Human Genome Sciences Inc. continued to spiral in the wake of its lupus drug showing disappointing trial results with the stock losing another 47 cents, or 5.08%, to end at $8.78 - off more than 40% for the week.

"Look, the institutions aren't selling, they're buying. But Human Genome is so thick, [has] so much stock outstanding, that it would be hard even for a large firm to have a measurable effect on the stock," said a sellside market source. "There are not many big blocks going through. In fact, the big blocks going through on Wednesday were a near even mix of buys and sells. You can realize this was oversold a bit."

But one buysider said he was seeing "still a lot of selling pressure and no meaningful buying" and added, "It looks to go lower."

On Thursday the stock lost another 6% after a 30% plunge on Wednesday.

Some convertible players in the name had hoped short covering would provide a lift to the stock, but that was not the case.
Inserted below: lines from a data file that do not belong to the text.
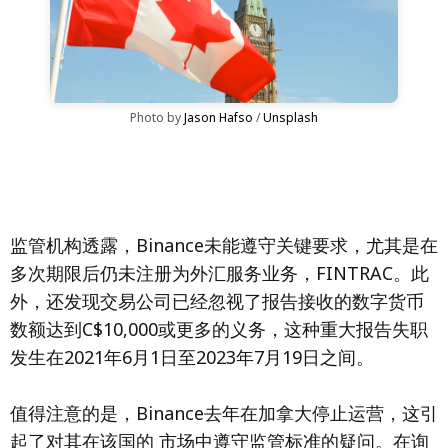
Photo by 
Jason Hafso
 / 
Unsplash
监管机构透露，Binance未能遵守关键要求，尤其是在
多次期限后仍未注册为外汇服务业务，FINTRAC。此
外，还发现交易公司已经忽视了报告接收的数字货币
数额达到C$10,000或更多的义务，这种重大报告失职
发生在2021年6月1日至2023年7月19日之间。
值得注意的是，Binance去年在加拿大停止运营，这引
起了对其在该国的 市场中遵守监管标准的疑问。在询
Cytogen reverses week's loss

Cytogen Corp. got a huge shot in the arm Friday with positive trial data that helped reverse losses from earlier in the week due to a warning about 2005 sales falling short of its guidance.

The stock Friday added 20 cents, or 5.85%, to $3.62.

Before Friday's opening bell, Cytogen reported positive trial data shows advanced bone cancer patients responded favorably when given a combination dose of its flagship cancer treatment Quadramet, which is designed to improve the effectiveness of radiotherapy, and Eli Lilly & Co.'s lead chemotherapy drug Gemzar.

On Tuesday, Cytogen said that it now expects sales of $3.5 million, an 8% increase from a year ago but less than expected. As a result, the company warned that full-year sales will fall short of $20 million, compared with its forecast in August of 2005 sales at the low end of a range of $20 million to $25 million.

The Princeton, N.J., company is scheduled to report third-quarter results on Nov. 8.